I re-ran my code on the same machine I had used earlier, a PC running Linux in our student lab. I’ll skip the specs here, but suffice it to say it is an ordinary machine, about a year old. At any rate, I got basically the same run times as before.

It then occurred to me that Doug would probably have installed a fancy BLAS — the Basic Linear Algebra Subroutines that run R’s matrix ops — on his machine, whereas our student machine would just be running stock R, and therein lay the source of the big time discrepancy. You may recall my posting here on OpenBLAS, one of the fast alternatives to the BLAS version that comes with R.

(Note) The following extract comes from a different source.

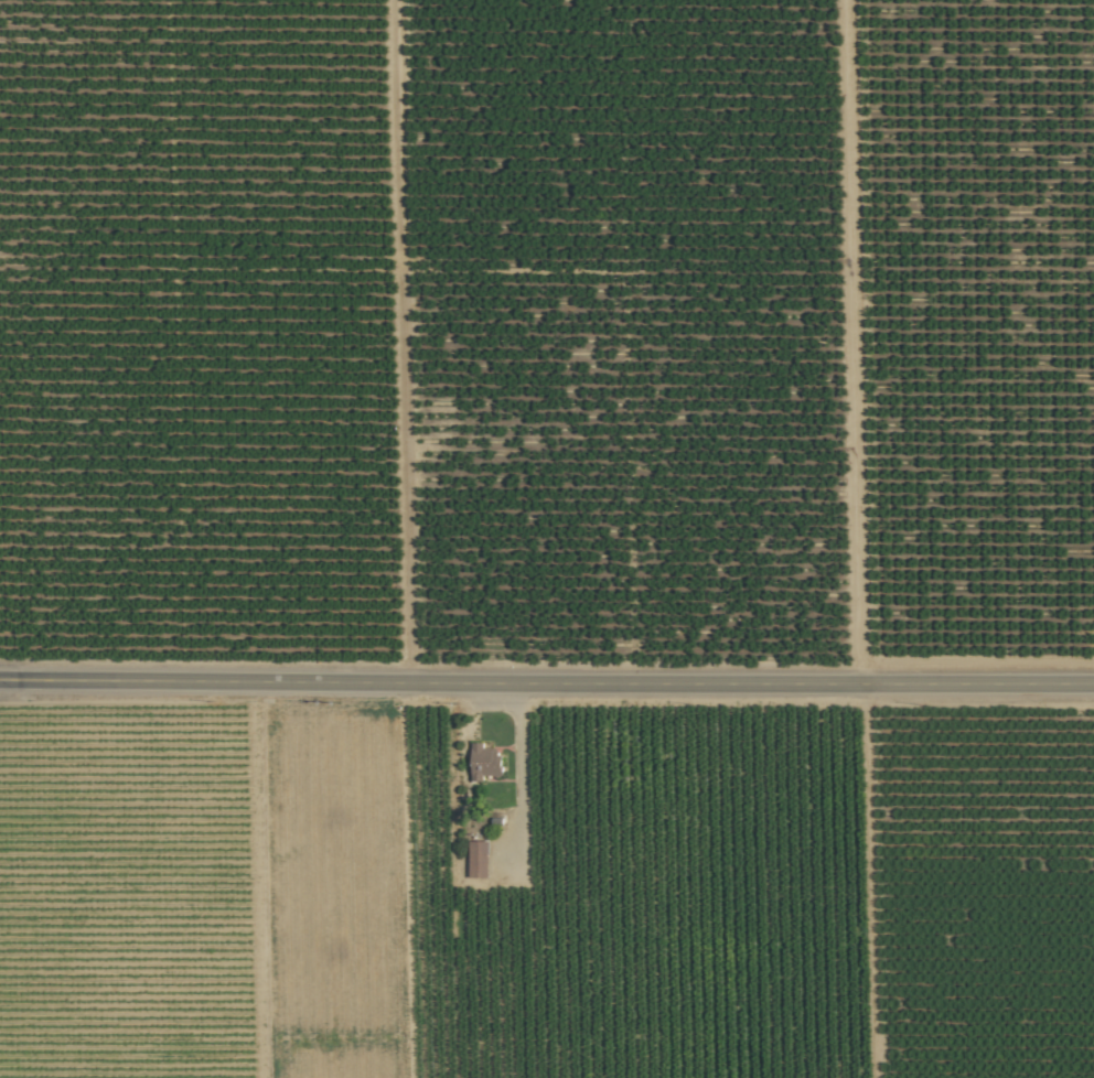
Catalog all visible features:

So, I switched to a machine on which I had installed OpenBLAS. This machine actually is slower than the other one in terms of clock speed, but it does have 16 cores, and a hyperthreading degree of 2, so that 32 threads might profitably run simultaneously. (The first machine was quadcore with hyperthreading degree 2, but as noted, I didn’t have OpenBLAS installed there.) So, this second machine would make a fine testbed for assessing the performance of lme4 under OpenBLAS.

Sure enough, on this nominally slower machine, the problem ran in only about 8 minutes, not 20. And when I ran the top command from another shell window, I saw via the “% CPU” column that indeed many cores were at work, with the number fluctuating in the range 10-32. Remember, running k cores doesn’t necessarily mean a speedup of k, and often we get much less than that, but you can see that running a good BLAS can work wonders for the speed.

Note that, as mentioned briefly in my last post, SA can achieve superlinear speedup in some instances — MORE than speedup k for k cores. As explained in my book, this occurs when the time complexity for n data points is more than O(n). In my lme4 example, there was about a 6X speedup for just 4 cores.